Спросили, сколько бы стоил подобный ланч на нашу компанию в России. Я сказал, что в России, в подобной деревенской таверне, обошелся бы долларов в 100--150. При этом нам бы еще играли на балалайках или гитарах. Лайла усомнилась, стала вспоминать, как они обедали в гранд-отеле "Европа" в Петербурге и сколько они заплатили. Я попросил не путать лучший отель Петербурга с прибрежным ресторанчиком в мертвый сезон.
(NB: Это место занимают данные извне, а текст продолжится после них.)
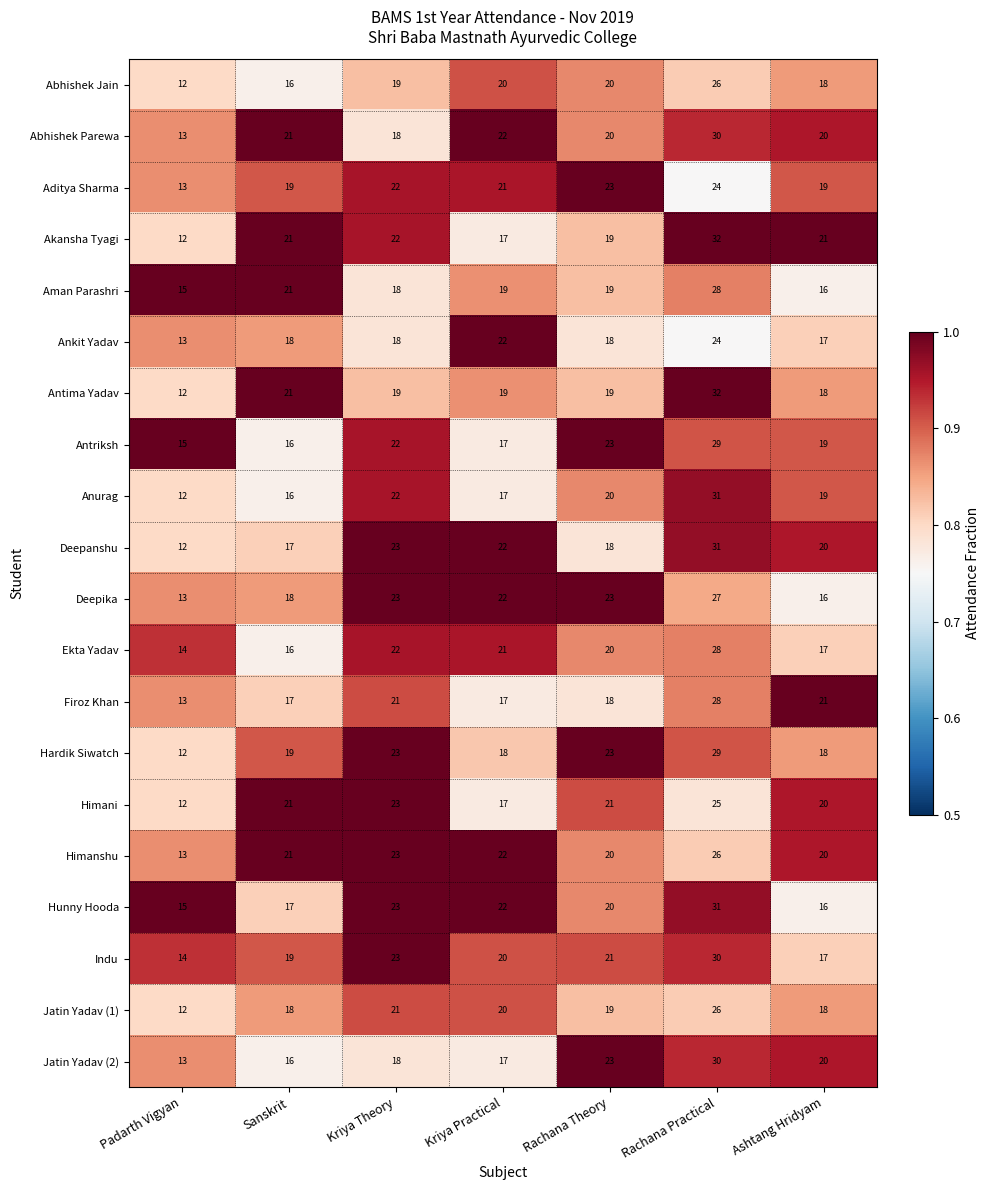

What is the greatest value displayed?

32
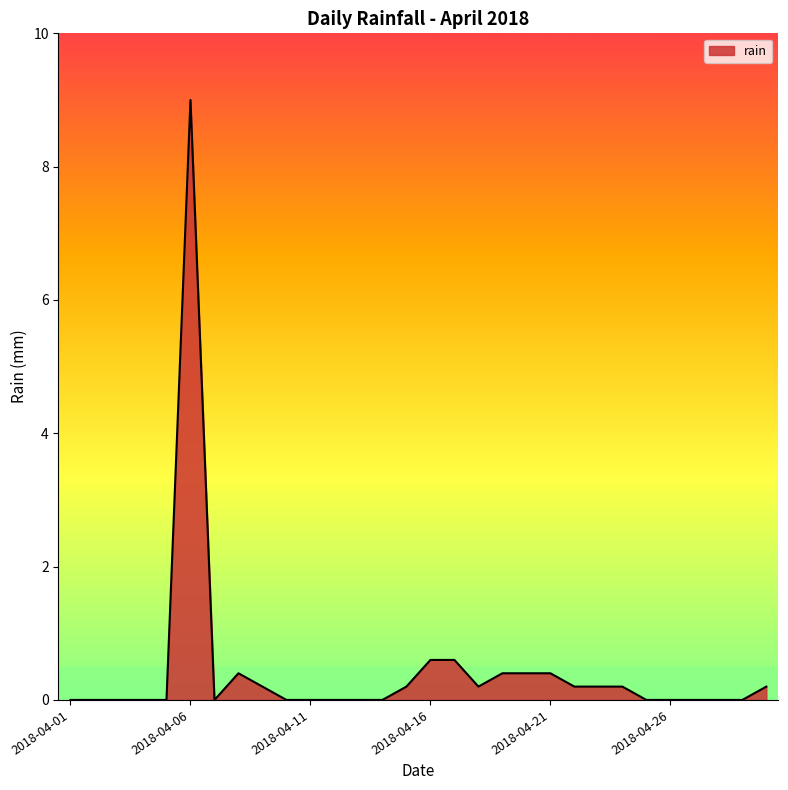

What is the greatest value displayed?

9.0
Оксана извлекла из портмоне увесистую стопку долларов и прикинулась дурочкой: "Простите, вам, очевидно, не хватает? -- Она обращалась к Спиросу. -- Сколько? Я заплачу".
Я мысленно аплодировал ей.
Спирос отгородился от денег рукой: "О'кей, о'кей, я заплатил". Он для убедительности помахал счетом.
"А о чем разговор?" -- спросила Оксана.
Вопрос остался без ответа.
Я полез сравнивать цены на молоко, сигареты, бензин и т.п. Это после того, как Спирос высокомерно спросил Джорджа, сколько в среднем получают люди в Румынии.
"Сто долларов", -- был ответ.
Я сказал, что у нас столько же. И привел цены на икру, хлеб и вино в драхмах... Спирос, похоже, не поверил, что банка икры в России стоит как пачка американских сигарет в Греции.
У меня бы такой Спирос вылетел с работы в тот же день... Еще бы и по морде схлопотал.
Мы с Оксаной извинились перед компанией и пошли побродить по бережку.
-- Вообще-то здесь хорошо. -- Оксана взяла меня под руку и оглянулась на террасу, где наши ели мороженое, на одноэтажные домики со ставнями-жалюзи. -- Кажется, это мотель, -- сказала она. -- Здесь до города минут десять на такси.
Я промолчал, жмурясь от солнечных бликов на голубой воде. У мостков, забрызганных рыбьей чешуей, поскрипывала лодка со спущенным парусом. На кольях сушились зеленые сети. Вдоль берега тянулась гряда кустов с синими трубочками цветов. Я представил, как возвращаюсь на террасу и говорю, чтобы нас не ждали -- мы доберемся сами. Оксана скинула туфли и с ногами устроилась на лавочке, приложилась щекой к высокой спинке. Отойдя на несколько шагов, я с тупым усердием стал забрасывать в море камни...
На обратном пути Оксана показала мне недостроенную виллу невдалеке от дороги: "Вот моя фазенда. Видишь?" -- "В каком смысле?" -- "Могла быть моей. Сюда он меня возил".
Я сказал, что вижу. Около строящегося дома белел строительный вагончик и трепыхалась пленка теплицы. Грядки, саженцы деревьев, виноград у бетонных столбиков.